··· Working data ···

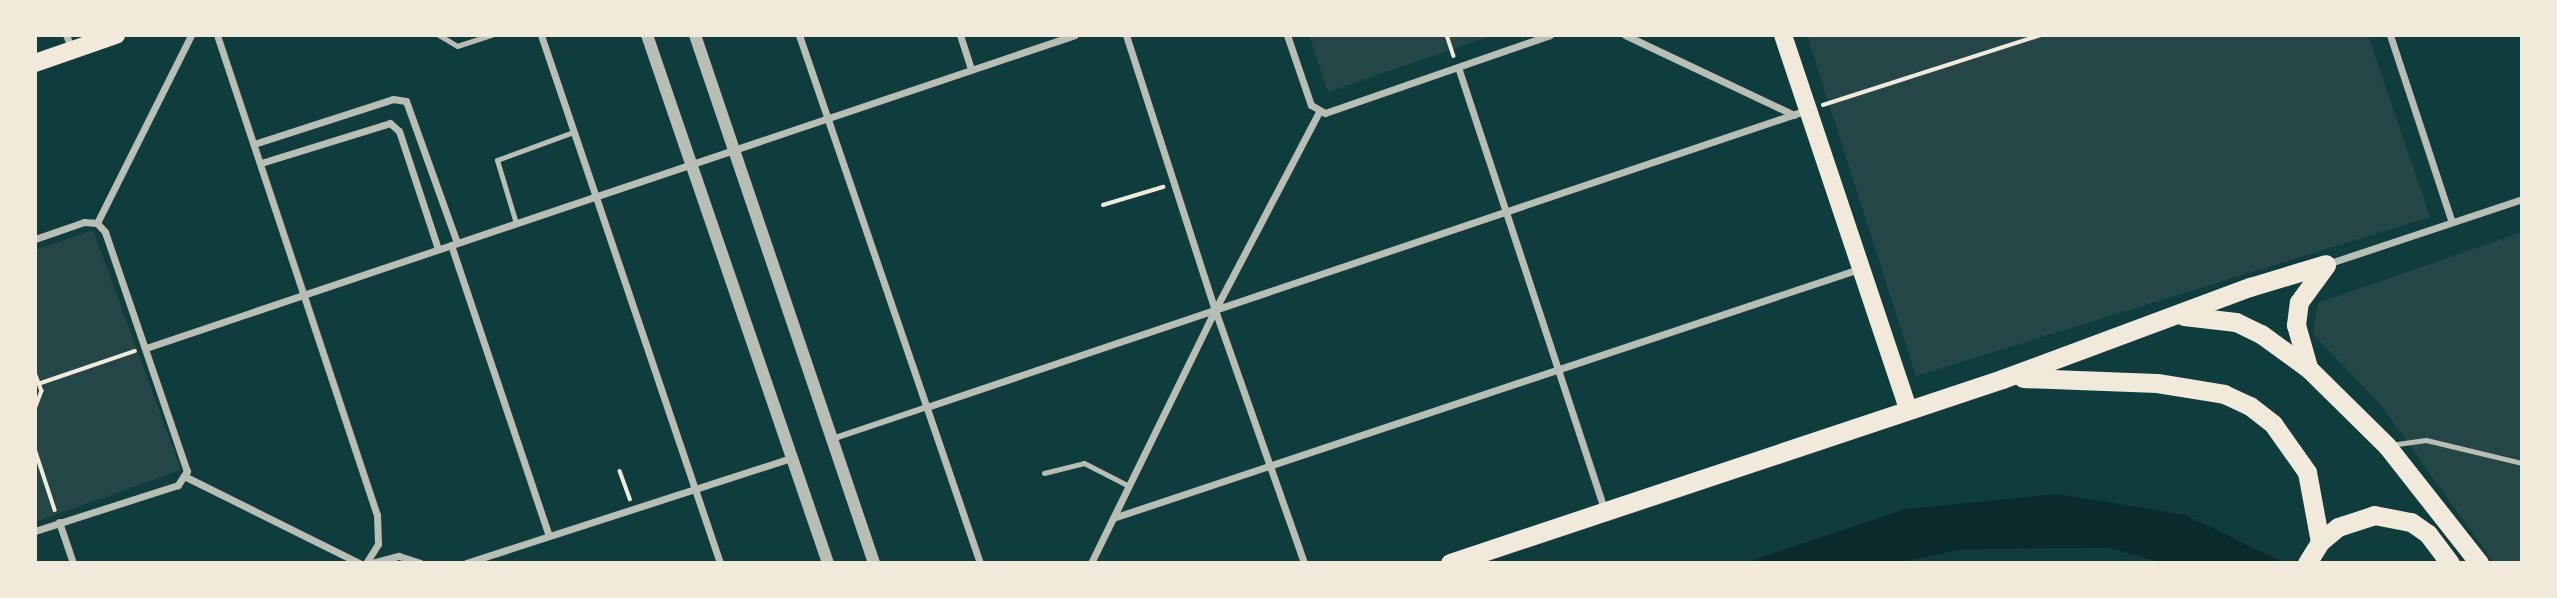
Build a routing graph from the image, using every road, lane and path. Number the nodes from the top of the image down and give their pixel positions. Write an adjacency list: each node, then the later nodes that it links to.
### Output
1 (116, 35): 20 (main road)
2 (191, 35): 38 (street)
3 (217, 35): 28 (street)
4 (439, 35): 5 (lane)
5 (491, 35)
6 (541, 35): 27 (street)
7 (647, 35): 31 (street)
8 (695, 35): 29 (street)
9 (799, 35): 26 (street)
10 (960, 35): 23 (street)
11 (1075, 35): 23 (street)
12 (1126, 35): 32 (street)
13 (1287, 35): 24 (street)
14 (1447, 35): 22 (path)
15 (1550, 35): 22 (street)
16 (1625, 35): 25 (street)
17 (1783, 35): 25 (main road)
18 (2040, 35): 25 (path)
19 (2390, 35): 37 (street)
20 (69, 42): 21 (main road)
21 (35, 63)
22 (1458, 68): 24 (street); 36 (street)
23 (971, 69): 26 (street)
24 (1320, 112): 46 (street)
25 (1801, 112): 36 (street); 44 (main road)
26 (828, 118): 29 (street); 54 (street)
27 (573, 132): 33 (street); 39 (lane)
28 (254, 144): 30 (street); 41 (street)
29 (734, 150): 31 (street); 57 (street)
30 (261, 163): 42 (street); 45 (street)
31 (690, 165): 33 (street); 60 (street)
32 (1175, 183): 35 (path); 46 (street)
33 (594, 197): 39 (street); 67 (street)
34 (2522, 199): 37 (street)
35 (1103, 205)
36 (1506, 212): 46 (street); 50 (street)
37 (2452, 222): 43 (street)
38 (97, 223): 40 (street); 48 (street)
39 (516, 223): 41 (street)
40 (35, 239)
41 (454, 244): 42 (street); 73 (street)
42 (438, 249): 45 (street)
43 (2326, 264): 47 (highway); 49 (highway)
44 (1861, 269): 50 (street); 56 (main road)
45 (306, 294): 48 (street); 77 (street)
46 (1214, 310): 54 (street); 62 (street); 66 (street)
47 (2176, 316): 49 (highway); 52 (highway)
48 (146, 348): 53 (path); 65 (street)
49 (2309, 369): 58 (highway)
50 (1558, 370): 62 (street); 69 (street)
51 (35, 373): 53 (path)
52 (2002, 379): 56 (highway); 74 (highway)
53 (41, 383): 55 (path)
54 (927, 407): 57 (street); 84 (street)
55 (35, 409)
56 (1908, 409): 69 (highway)
57 (832, 439): 83 (street)
58 (2387, 446): 61 (lane); 89 (highway)
59 (35, 449): 71 (path)
60 (792, 457): 67 (street); 82 (street)
61 (2522, 463)
62 (1269, 467): 70 (street); 86 (street)
63 (620, 471): 68 (path)
64 (1044, 473): 66 (lane)
65 (186, 477): 71 (street); 76 (street)
66 (1129, 486): 70 (street)
67 (695, 489): 68 (street); 81 (street)
68 (634, 509): 73 (street)
69 (1604, 511): 87 (highway)
70 (1113, 519): 85 (street)
71 (59, 522): 72 (street); 75 (street)
72 (35, 531)
73 (549, 536): 80 (street)
74 (2315, 550): 88 (highway)
75 (73, 563)
76 (359, 563)
77 (366, 563)
78 (372, 563): 79 (street)
79 (420, 563)
80 (466, 563)
81 (720, 563)
82 (828, 563)
83 (874, 563)
84 (980, 563)
85 (1091, 563)
86 (1304, 563)
87 (1450, 563)
88 (2450, 563)
89 (2479, 563)

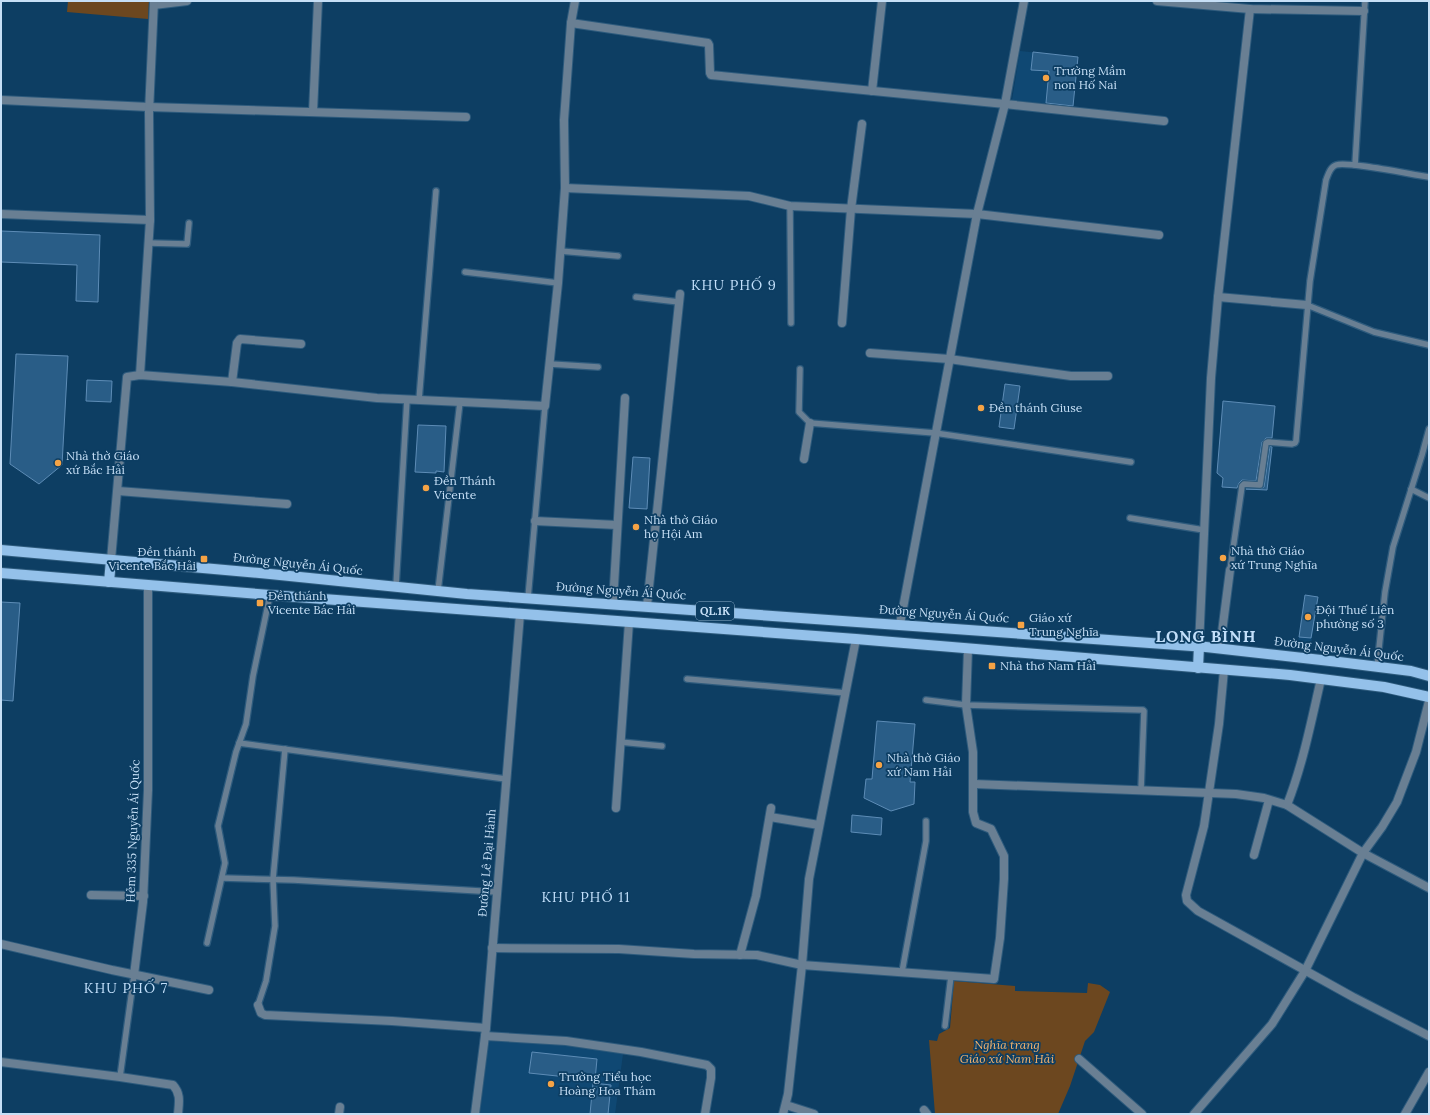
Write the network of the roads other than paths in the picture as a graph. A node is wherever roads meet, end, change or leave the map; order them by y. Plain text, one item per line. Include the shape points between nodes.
1 (187, 1) edge
2 (318, 1) edge
3 (575, 1) edge
4 (882, 1) edge
5 (1024, 1) edge
6 (1157, 1) edge
7 (1365, 1) edge
8 (154, 3) edge
9 (1224, 4) edge
10 (1250, 9) junction
11 (1364, 11) junction
12 (571, 22) junction
13 (872, 91) junction
14 (1, 100) edge
15 (1006, 104) junction
16 (149, 107) junction
17 (313, 112) junction
18 (466, 117) dead end
19 (1164, 121) dead end
20 (862, 124) dead end
21 (1356, 165) junction
22 (1429, 177) edge
23 (565, 188) junction
24 (436, 191) dead end
25 (790, 206) junction
26 (851, 208) junction
27 (1, 214) edge
28 (977, 214) junction
29 (150, 220) junction
30 (189, 223) dead end
31 (1159, 236) dead end
32 (149, 242) junction
33 (560, 251) junction
34 (618, 256) dead end
35 (465, 272) dead end
36 (558, 283) junction
37 (636, 296) dead end
38 (1218, 297) junction
39 (680, 298) joint
40 (1307, 305) junction
41 (791, 323) dead end
42 (842, 323) dead end
43 (301, 344) dead end
44 (1429, 345) edge
45 (870, 353) dead end
46 (949, 359) junction
47 (550, 364) junction
48 (598, 367) dead end
49 (800, 369) dead end
50 (140, 375) junction
51 (1108, 376) dead end
52 (232, 382) junction
53 (625, 398) dead end
54 (407, 399) junction
55 (419, 400) junction
56 (460, 402) junction
57 (545, 406) junction
58 (810, 423) junction
59 (1429, 429) edge
60 (935, 433) junction
61 (804, 459) dead end
62 (1131, 462) dead end
63 (1410, 489) junction
64 (118, 491) junction
65 (1429, 498) edge
66 (287, 504) dead end
67 (1130, 518) dead end
68 (535, 521) junction
69 (617, 525) junction
70 (1204, 530) junction
71 (1, 550) edge
72 (111, 560) junction
73 (1230, 570) joint
74 (1, 573) edge
75 (109, 582) junction
76 (148, 585) junction
77 (396, 586) junction
78 (438, 591) junction
79 (270, 595) junction
80 (528, 598) junction
81 (613, 603) junction
82 (647, 606) junction
83 (520, 614) junction
84 (629, 622) junction
85 (900, 624) junction
86 (856, 639) junction
87 (1199, 646) junction
88 (1220, 648) junction
89 (968, 649) junction
90 (1377, 667) junction
91 (1198, 668) junction
92 (1224, 670) junction
93 (1429, 676) edge
94 (686, 679) dead end
95 (1321, 679) junction
96 (846, 693) junction
97 (1429, 697) edge
98 (926, 700) dead end
99 (1429, 701) edge
100 (966, 705) junction
101 (620, 742) junction
102 (239, 744) junction
103 (662, 746) dead end
104 (285, 750) junction
105 (506, 779) junction
106 (974, 784) junction
107 (1141, 790) junction
108 (1208, 793) junction
109 (1269, 800) junction
110 (1287, 806) junction
111 (616, 808) dead end
112 (771, 808) dead end
113 (770, 817) junction
114 (926, 821) dead end
115 (819, 825) junction
116 (1363, 853) junction
117 (1254, 855) dead end
118 (222, 878) junction
119 (273, 879) junction
120 (1429, 888) edge
121 (497, 892) junction
122 (91, 895) dead end
123 (144, 896) junction
124 (207, 943) dead end
125 (1, 944) edge
126 (492, 948) junction
127 (740, 955) junction
128 (802, 965) junction
129 (1305, 971) junction
130 (902, 972) junction
131 (134, 975) junction
132 (951, 976) junction
133 (209, 990) dead end
134 (258, 1005) joint
135 (945, 1026) dead end
136 (485, 1032) junction
137 (1429, 1036) edge
138 (1080, 1059) dead end
139 (1, 1062) edge
140 (1429, 1072) edge
141 (120, 1077) junction
142 (786, 1105) junction
143 (178, 1114) edge
144 (475, 1114) edge
145 (705, 1114) edge
146 (783, 1114) edge
147 (814, 1114) edge
148 (1142, 1114) edge
149 (1194, 1114) edge
150 (1405, 1114) edge

1 - 8 street
2 - 17 street
3 - 12 street
4 - 13 street
5 - 15 street
6 - 9 street
7 - 11 lane
8 - 16 street
9 - 10 street
10 - 11 street
10 - 38 street
11 - 21 lane
12 - 13 street via 708,43 711,75
12 - 23 street via 564,120
13 - 15 street
14 - 16 street
15 - 19 street
15 - 28 street
16 - 17 street
16 - 29 street
17 - 18 street
20 - 26 street
21 - 22 lane
21 - 40 lane via 1336,165 1330,169 1326,180
23 - 25 street via 749,196
23 - 33 street
24 - 55 lane
25 - 26 street
25 - 41 lane
26 - 28 street
26 - 42 street
27 - 29 street
28 - 31 street
28 - 46 street
29 - 32 street
30 - 32 lane via 187,244
32 - 50 street
33 - 34 lane
33 - 36 street
35 - 36 lane
36 - 47 street
37 - 39 lane
38 - 40 street
38 - 70 street via 1211,378
39 - 82 street
40 - 44 lane via 1374,332
40 - 73 lane via 1296,441 1292,444 1266,443 1260,485 1242,486
43 - 52 street via 240,340 237,343
45 - 46 street
46 - 51 street via 1071,376
46 - 60 street
47 - 48 lane
47 - 57 street
49 - 58 lane via 799,412
50 - 52 street
50 - 64 street via 127,377
52 - 54 street
53 - 69 street
54 - 55 street
54 - 77 lane
55 - 56 street
56 - 57 street
56 - 78 lane
57 - 68 lane
58 - 60 lane
58 - 61 street
59 - 63 lane
60 - 62 lane
60 - 85 street
63 - 65 lane
63 - 90 lane via 1393,547
64 - 66 street
64 - 72 street
67 - 70 lane
68 - 69 street
68 - 80 lane
69 - 81 street
70 - 87 street
71 - 72 main road, Đường Nguyễn Ái Quốc / QL.1K
72 - 75 main road
72 - 77 main road, Đường Nguyễn Ái Quốc / QL.1K
73 - 88 street
74 - 75 main road, QL.1K
75 - 76 main road, QL.1K
76 - 79 main road, QL.1K
76 - 123 street, Hẻm 335 Nguyễn Ái Quốc via 148,790
77 - 78 main road, Đường Nguyễn Ái Quốc / QL.1K
78 - 80 main road, Đường Nguyễn Ái Quốc / QL.1K
79 - 83 main road, QL.1K
79 - 102 lane via 246,724
80 - 81 main road, Đường Nguyễn Ái Quốc / QL.1K
81 - 82 main road, Đường Nguyễn Ái Quốc / QL.1K
82 - 85 main road, Đường Nguyễn Ái Quốc / QL.1K
83 - 84 main road, QL.1K
83 - 105 street, Đường Lê Đại Hành
84 - 86 main road, QL.1K
84 - 101 street
85 - 87 main road, Đường Nguyễn Ái Quốc / QL.1K
86 - 89 main road, QL.1K
86 - 96 street
87 - 88 main road, Đường Nguyễn Ái Quốc / QL.1K
87 - 91 main road
88 - 90 main road, Đường Nguyễn Ái Quốc / QL.1K
89 - 91 main road, QL.1K
89 - 100 street
90 - 93 main road, Đường Nguyễn Ái Quốc / QL.1K
91 - 92 main road, QL.1K
92 - 95 main road, QL.1K
92 - 108 street
94 - 96 lane
95 - 97 main road, QL.1K via 1384,687
95 - 110 street via 1298,778
96 - 115 street
98 - 100 lane
99 - 116 street via 1416,752 1397,802
100 - 106 street via 973,752
100 - 107 lane via 1143,710
101 - 103 lane
101 - 111 street
102 - 104 lane
102 - 118 lane via 218,826 225,863
104 - 105 lane
104 - 119 lane
105 - 121 street, Đường Lê Đại Hành
106 - 107 street
106 - 132 street via 973,812 976,823 991,829 1004,856 1000,938 994,979
107 - 108 street
108 - 109 street via 1236,794
108 - 129 street via 1204,826 1186,895 1187,901 1198,911
109 - 110 street
109 - 117 street
110 - 116 street
112 - 113 street
113 - 115 street
113 - 127 street via 756,896
114 - 130 lane via 926,841
115 - 128 street via 809,879
116 - 120 street
116 - 129 street
118 - 119 lane
118 - 124 lane
119 - 121 lane
119 - 134 lane via 275,926 266,981
121 - 126 street, Đường Lê Đại Hành
122 - 123 street
123 - 131 street, Hẻm 335 Nguyễn Ái Quốc
125 - 131 street
126 - 127 street via 619,949
126 - 136 street, Đường Lê Đại Hành
127 - 128 street
128 - 130 street
128 - 142 street
129 - 137 street
129 - 149 street via 1272,1024
130 - 132 street
131 - 133 street
131 - 141 lane, Hẻm 335 Nguyễn Ái Quốc
132 - 135 lane
134 - 136 street via 259,1010 265,1014 392,1021
136 - 144 street, Đường Lê Đại Hành
136 - 145 street via 566,1041 707,1065 711,1069 711,1078
138 - 148 street
139 - 141 street
140 - 150 street
141 - 143 street via 172,1085 179,1093
142 - 146 street
142 - 147 street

···

▶ _Exercise instructions_: In the data above, find each line that uses the string "joint". Copy it.

▶ _Written solution_:
39 (680, 298) joint
73 (1230, 570) joint
134 (258, 1005) joint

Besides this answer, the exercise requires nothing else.